Kutipan Terpilih:
DISKUSI BUKU ‘Perubahan Sosial Di Yogyakarta’

 

***

Buku ‘Perubahan Sosial Di Yogyakarta’ yang ditulis Selo Soemardjan  ini menjelaskan bahwa dengan adanya gejolak-gejolak sosial hari ini seperti pembubaran diskusi, penyerbuan sekelompok orang ke kelompok lainnya yang mengadakan pemutaran film dan serta adanya intervensi ke kampus, itu menegaskan kembali bahwa ada kemunduran pada kota yang berjuluk kota pendidikan dan budaya ini. Jelas bahwa hal ini menyebabkan kita kembali seperti tak ubahnya berada pada jaman kolonial, dimana ruang-ruang kebebasan tidak ada sama sekali. Buku ini menjadi penting karena dengan adanya gejolak sosial yang ada seperti sekarang ini, seolah penulis ingin mengatakan dimana peran Sultan sekarang. Kalau semasa HB IX, jelas bahwa persoalan sosial termasuk kesejahteraan menjadi tanggungjawabnya secara pribadi. Dan beliau akan terjun langsung untuk mencarikan solusi pemecahan persoalan tersebut tanpa melibatkan pemerintahan lokal atau lainnya. Itu tanggungjawabnya sebagai raja yan melayani rakyat.

Data Tersaji:
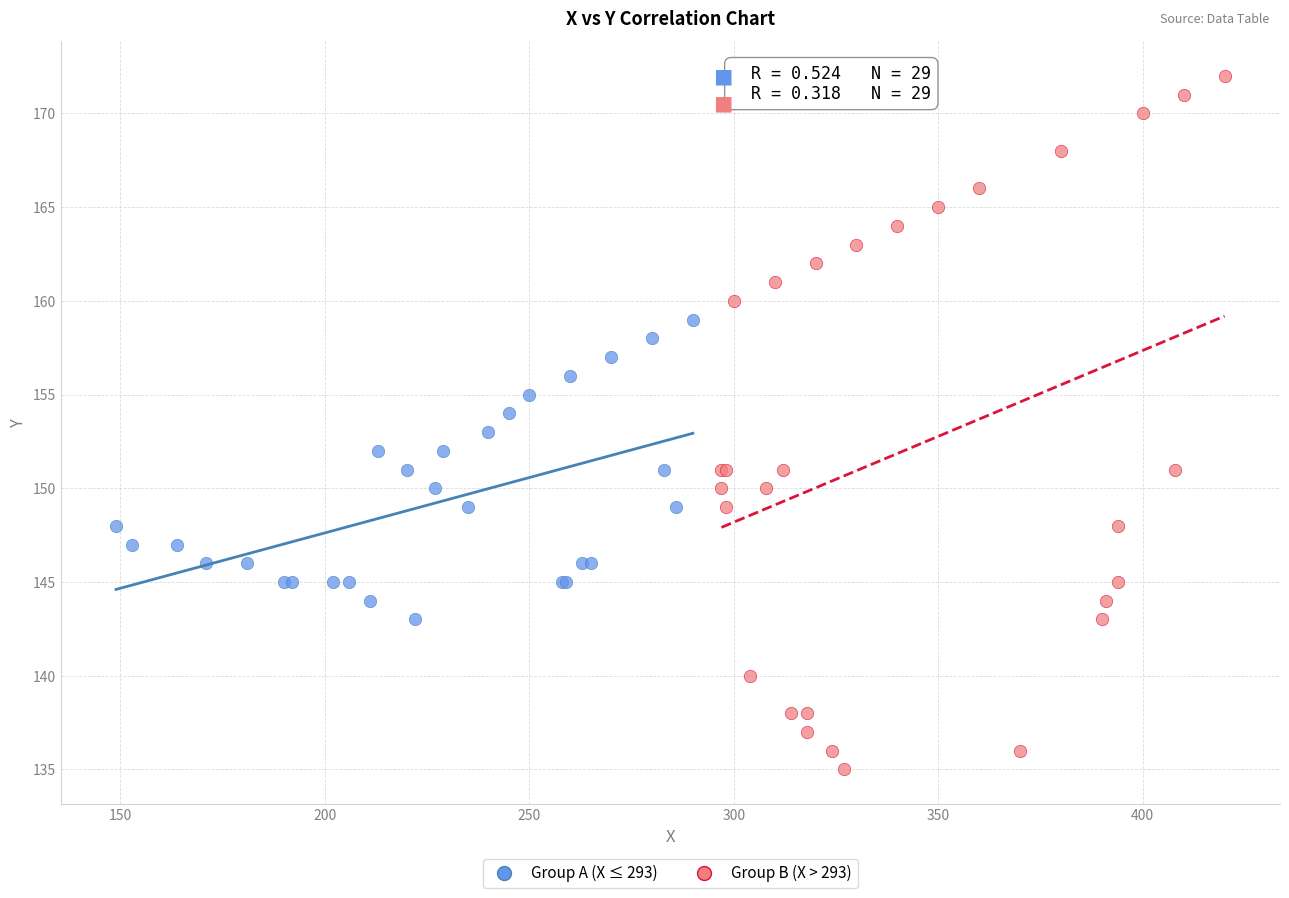

Which series contains the highest Y value?

Group B (X > 293)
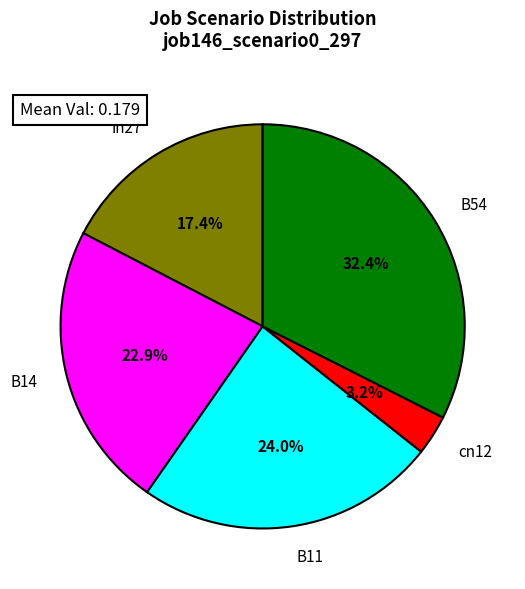

How many segments does this pie chart have?

5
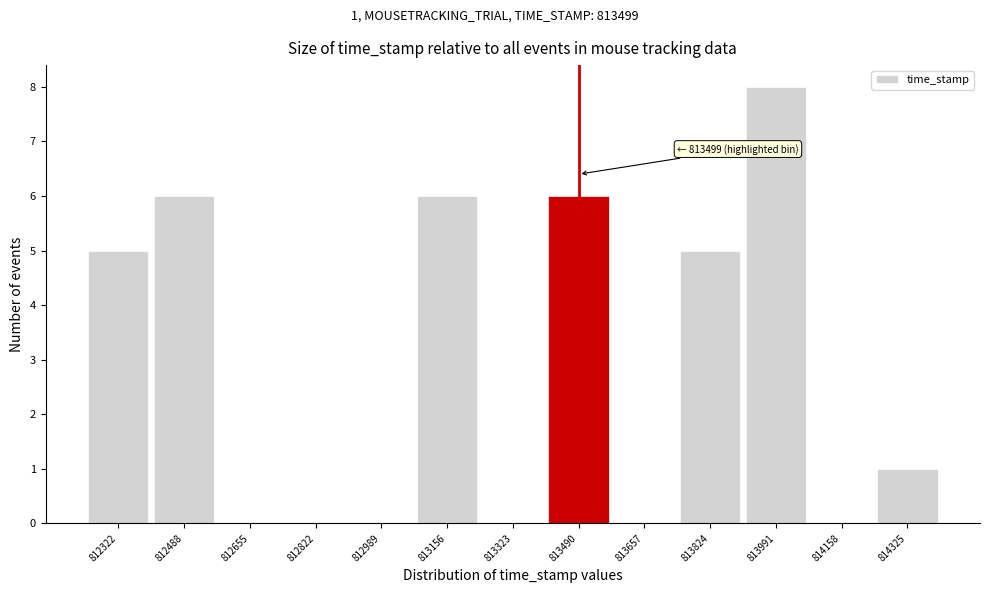

Reading left to right, list all the values displayed in this chart.

812322=5	812488=6	812655=0	812822=0	812989=0	813156=6	813323=0	813490=6	813657=0	813824=5	813991=8	814158=0	814325=1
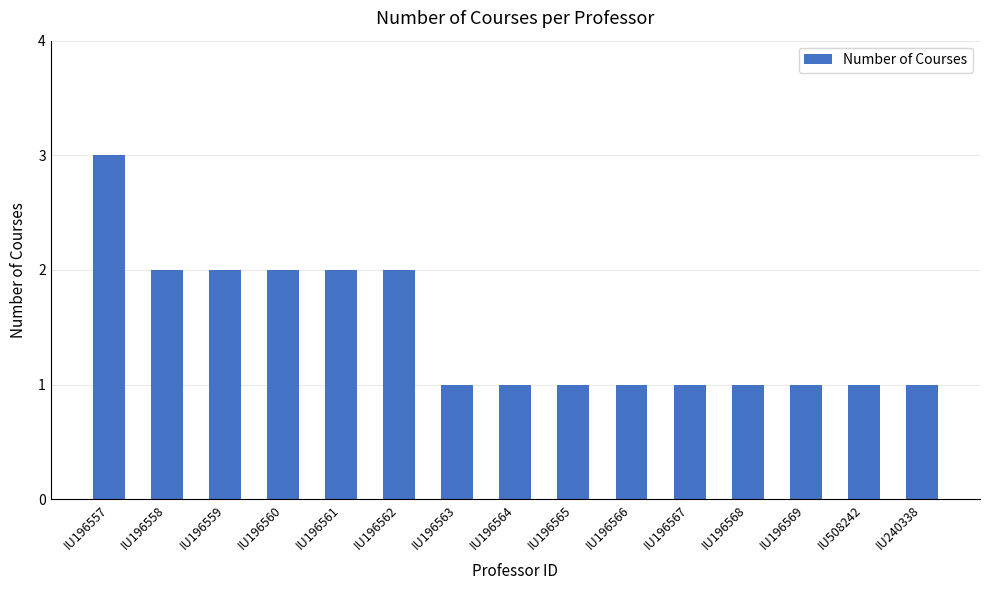

True or false: the data shows 1 at IU196558.

False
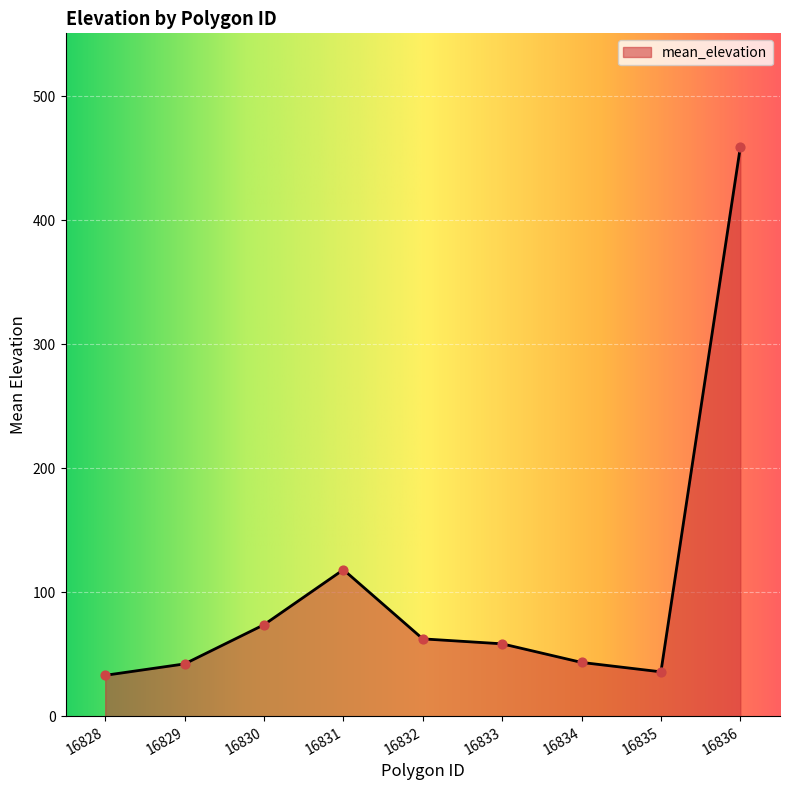

Which has a higher value, 16831 or 16828?

16831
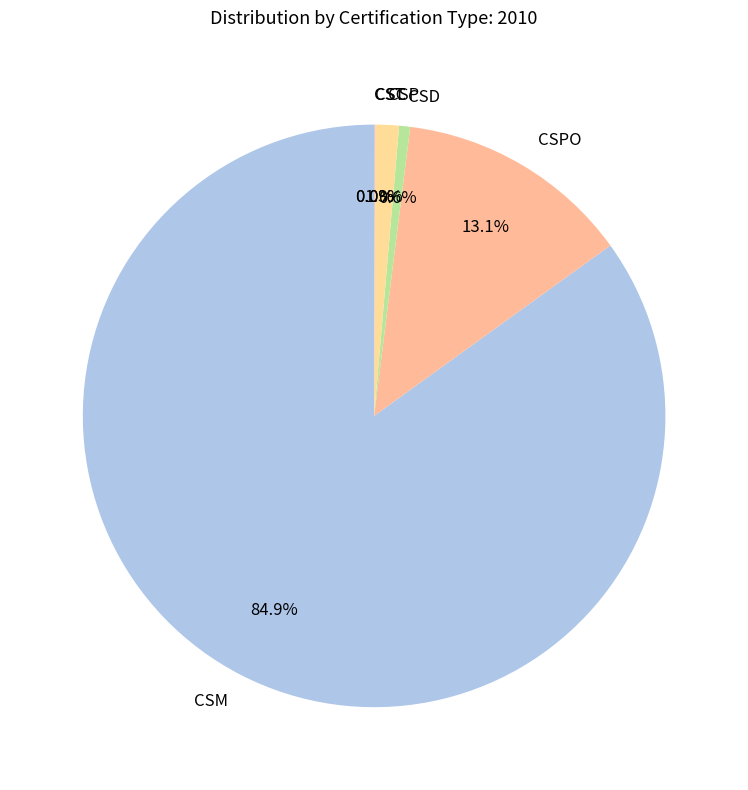

What percentage is NOT represented by CSPO?

86.9%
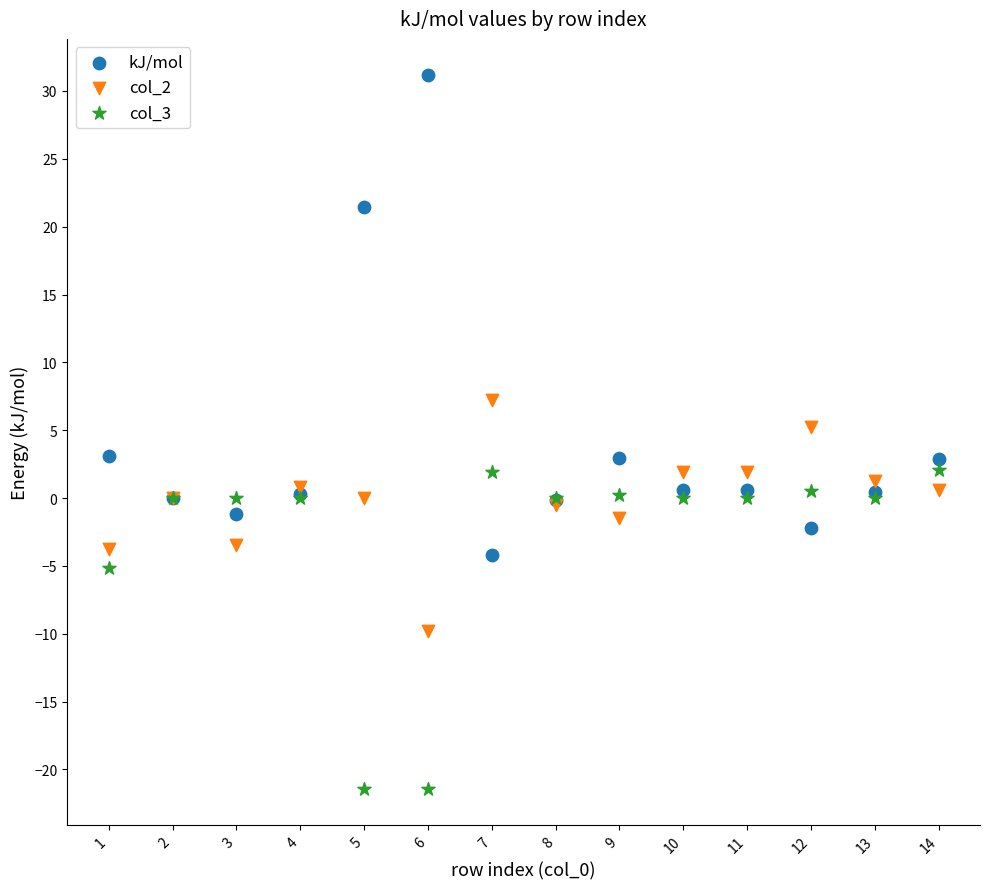

Which series has the largest Y range (max minus min)?

kJ/mol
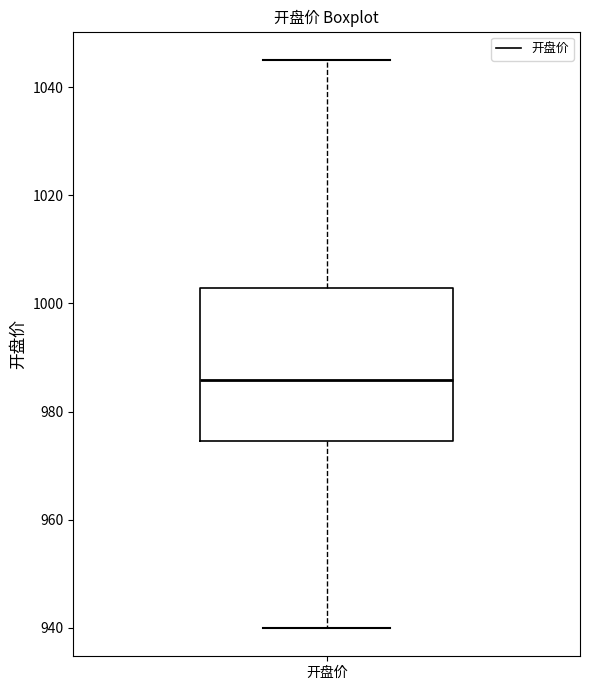

Read this box plot against the y-axis: the position of the median line, the range covered by the box, and the ends of both whiskers. The values are not printed on the chart, so give them approximately, as read against the axis.

median 986, box 974 to 1002, whiskers 940 to 1046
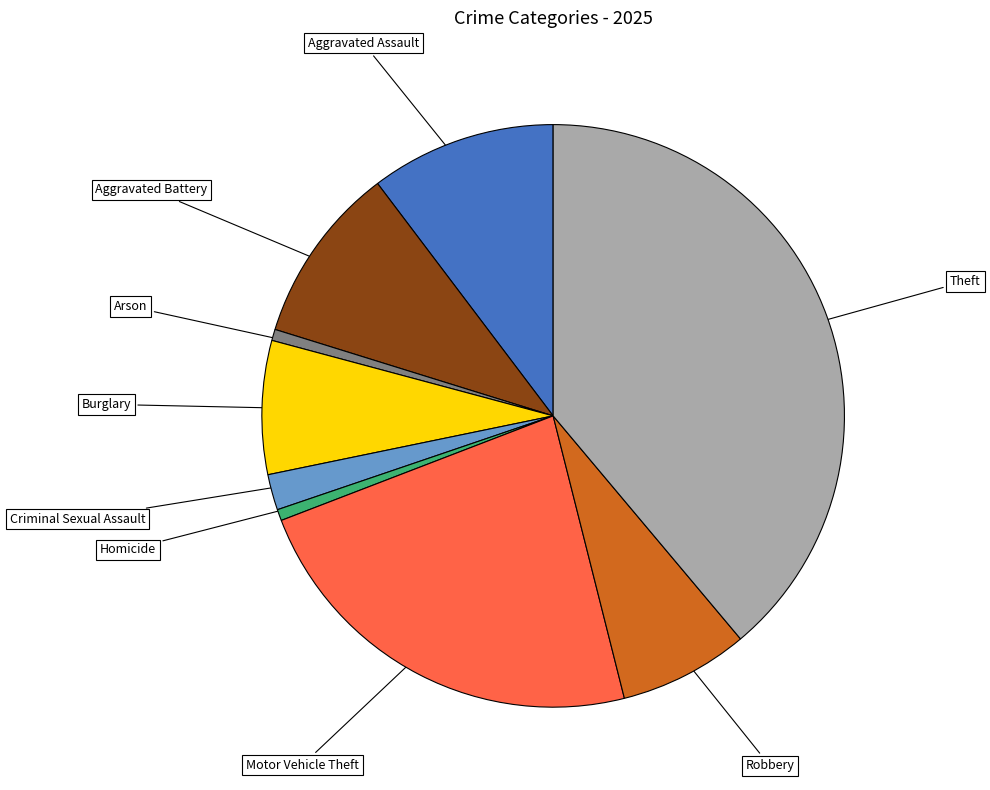

Is there any slice that represents more than half of the pie?

No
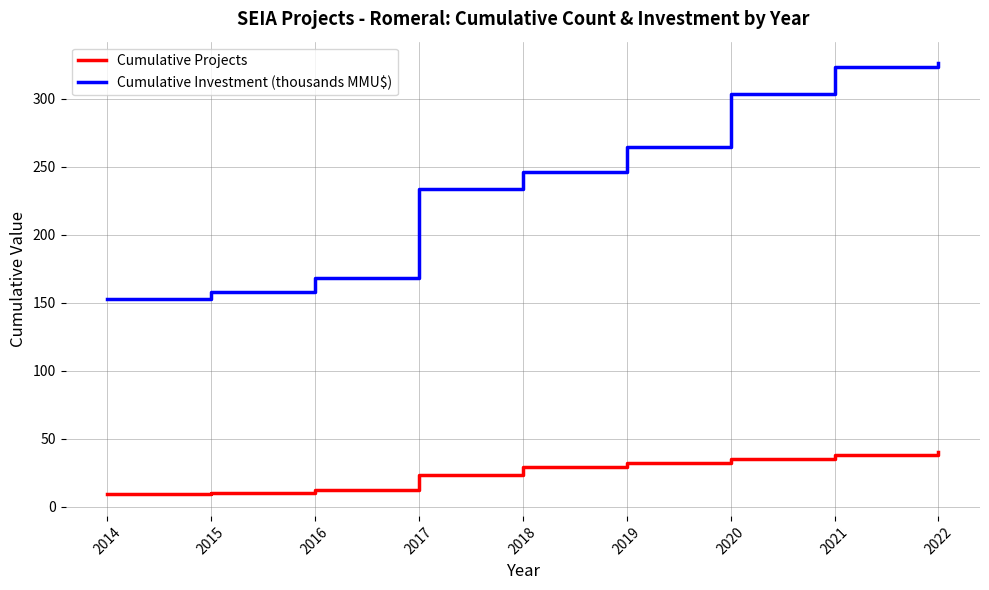

What is the maximum value shown in the chart?

326.2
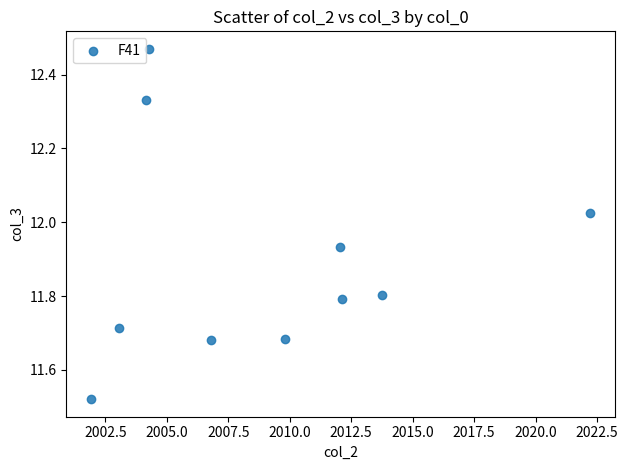

What is the range of X values (max minus min)?

20.3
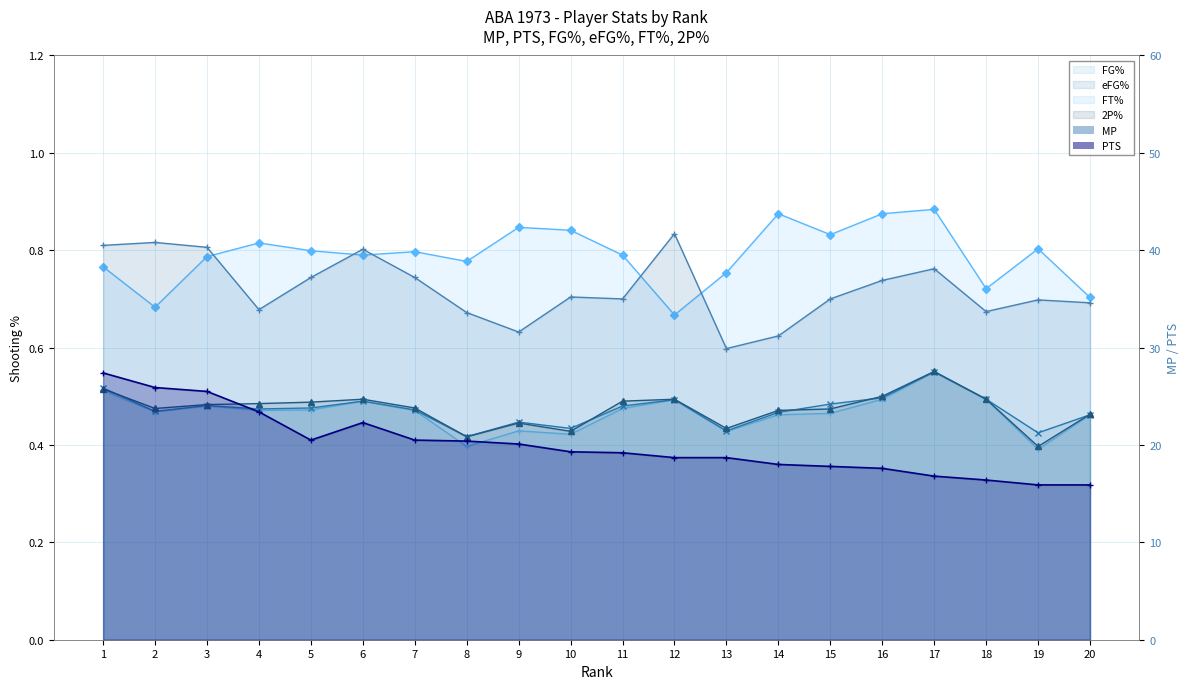

Reading left to right, extract all data points from this chart.

MP: 40.5	40.8	40.3	33.9	37.2	40.1	37.2	33.6	31.6	35.2	35.0	41.7	29.9	31.2	35.0	36.9	38.1	33.7	34.9	34.6
PTS: 27.4	25.9	25.5	23.4	20.5	22.3	20.5	20.4	20.1	19.3	19.2	18.7	18.7	18.0	17.8	17.6	16.8	16.4	15.9	15.9
FG%: 0.5	0.5	0.5	0.5	0.5	0.5	0.5	0.4	0.4	0.4	0.5	0.5	0.4	0.5	0.5	0.5	0.6	0.5	0.4	0.5
eFG%: 0.5	0.5	0.5	0.5	0.5	0.5	0.5	0.4	0.4	0.4	0.5	0.5	0.4	0.5	0.5	0.5	0.6	0.5	0.4	0.5
FT%: 0.8	0.7	0.8	0.8	0.8	0.8	0.8	0.8	0.8	0.8	0.8	0.7	0.8	0.9	0.8	0.9	0.9	0.7	0.8	0.7
2P%: 0.5	0.5	0.5	0.5	0.5	0.5	0.5	0.4	0.4	0.4	0.5	0.5	0.4	0.5	0.5	0.5	0.6	0.5	0.4	0.5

Perintah 1:
Dalam kutipan tentang buku "Perubahan Sosial Di Yogyakarta", siapa penulis buku itu?
Perintah 2:
Tuliskan kembali baris-baris dalam catatan, dimulai dari baris yang memuat "Read this box" dan berakhir pada baris yang memuat "median 986, box".

Hasil Tugas 1:
Selo Soemardjan.

Hasil Tugas 2:
Read this box plot against the y-axis: the position of the median line, the range covered by the box, and the ends of both whiskers. The values are not printed on the chart, so give them approximately, as read against the axis.

median 986, box 974 to 1002, whiskers 940 to 1046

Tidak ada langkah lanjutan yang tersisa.